Roe v. Wade, the Supreme Court decision that legalized terminating preborn children, isn’t an absolute among Americans - and as a poll shows, shouldn't be among politicians either.
Significant polls by organizations such as Gallup have showed as much as 70 percent of the American public support keeping the abortion ruling in place.
However, Denise Mackura with the Human Family Research Center tells OneNewsNow that the results were different when a Polling Company survey pointed out to people that if Roe v. Wade is repealed, abortion wouldn’t disappear but would simply give states jurisdiction on the issue.
Taking into account the poll's small margin of error, it was nearly a 50-50 split.
“At the very least there was a plurality of people who were in support of getting rid of Roe,” Mackura says, “[They wanted] to seeing it overruled, which is directly contrary to the news that's out there, and particularly around the time of the Supreme Court nomination, we felt it was important for people to know that there's no massive support for Roe v. Wade.”
If indeed that's what America thinks, she says many politicians need to rethink their stance.

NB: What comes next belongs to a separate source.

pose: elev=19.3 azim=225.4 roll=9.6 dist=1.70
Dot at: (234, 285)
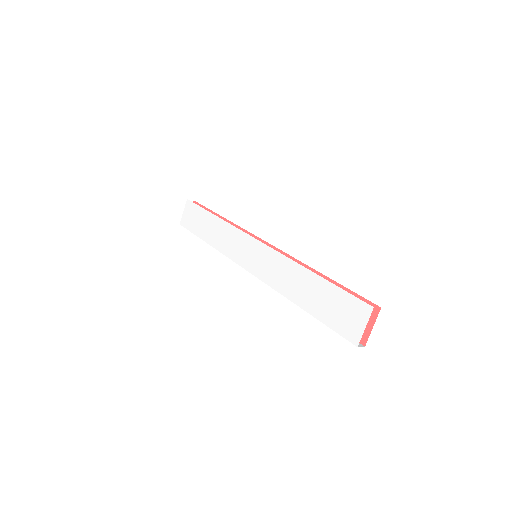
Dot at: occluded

“What people have seen is fear among politicians to do anything about Roe v. Wade, to support candidates for office or to support Supreme Court nominees because they were afraid that the people would be against them,” she says.
The Center contends it may be time to reexamine Roe because of the confusion it has caused.
Of the 36 cases that have been brought before the U.S. Supreme Court, only three have reaffirmed the ruling.